Ms Pauline Hungwe, a teacher in Khartoum, experienced the sound of gunfire and bombings for the first time in her life when conflict erupted in the capital on April 15. She said stray bullets were visible shelling through walls, and she feared for her life. After a week of fighting, things worsened as dead bodies were scattered around the city. Ms Hungwe expressed concern about the traumatic experience for children who witnessed the violence.

Mrs Brenda Mutandwa-Chiswa, a teacher, and her husband were in Riyad, a suburb close to the fighting in Khartoum when the conflict erupted. They described heavy bombings, fighter jets flying over their homes, and continuous gunfire. Food became a luxury, and they had to go for extended periods without water and electricity. Mr Sydney Chiswa expressed fear and concern about skyrocketing prices and the scarcity of water due to the violence. Mrs Mutandwa-Chiswa is still traumatised by the experience.
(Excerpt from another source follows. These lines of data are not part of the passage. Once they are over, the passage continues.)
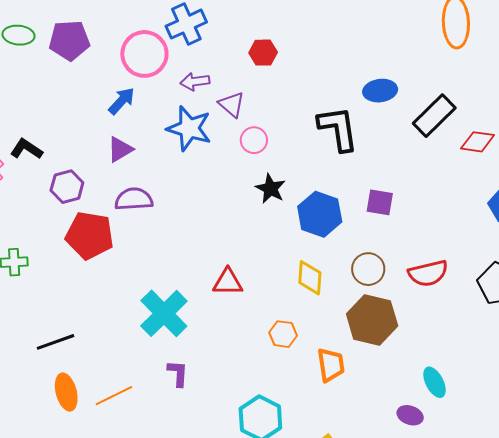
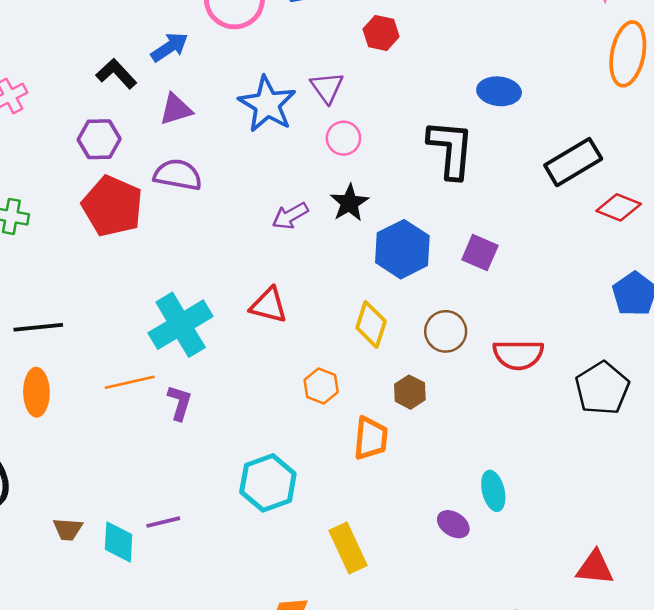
purple arrow: (195, 81) -> (290, 216), moved, turned -36
blue ellipse: (380, 91) -> (499, 91), moved
blue arrow: (122, 101) -> (170, 47), moved
black L-shape: (26, 149) -> (116, 74), moved
brown hexagon: (372, 320) -> (410, 392), moved, size x0.5
orange line: (114, 396) -> (130, 382), moved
Ambassador Emmanuel Runganga Gumbo stated that they took advantage of a temporary ceasefire to evacuate Zimbabwean nationals. He mobilized logistics to move to the relatively safe Port Sudan, and the Zimbabwean nationals had to make their way to the embassy by 5:30 am on Sunday morning. A bus then took them to the United Nations offices to join the convoy, and all were successfully evacuated without anyone being left behind. Ambassador Gumbo has also returned home.

Fighting broke out in Khartoum in mid-April between the Sudanese army under General Abdel Fattah al-Burhan, who is considered the country’s de facto ruler, and a paramilitary group, Rapid Support Forces (RSF), led by General Mohamed Hamdan Dagalo.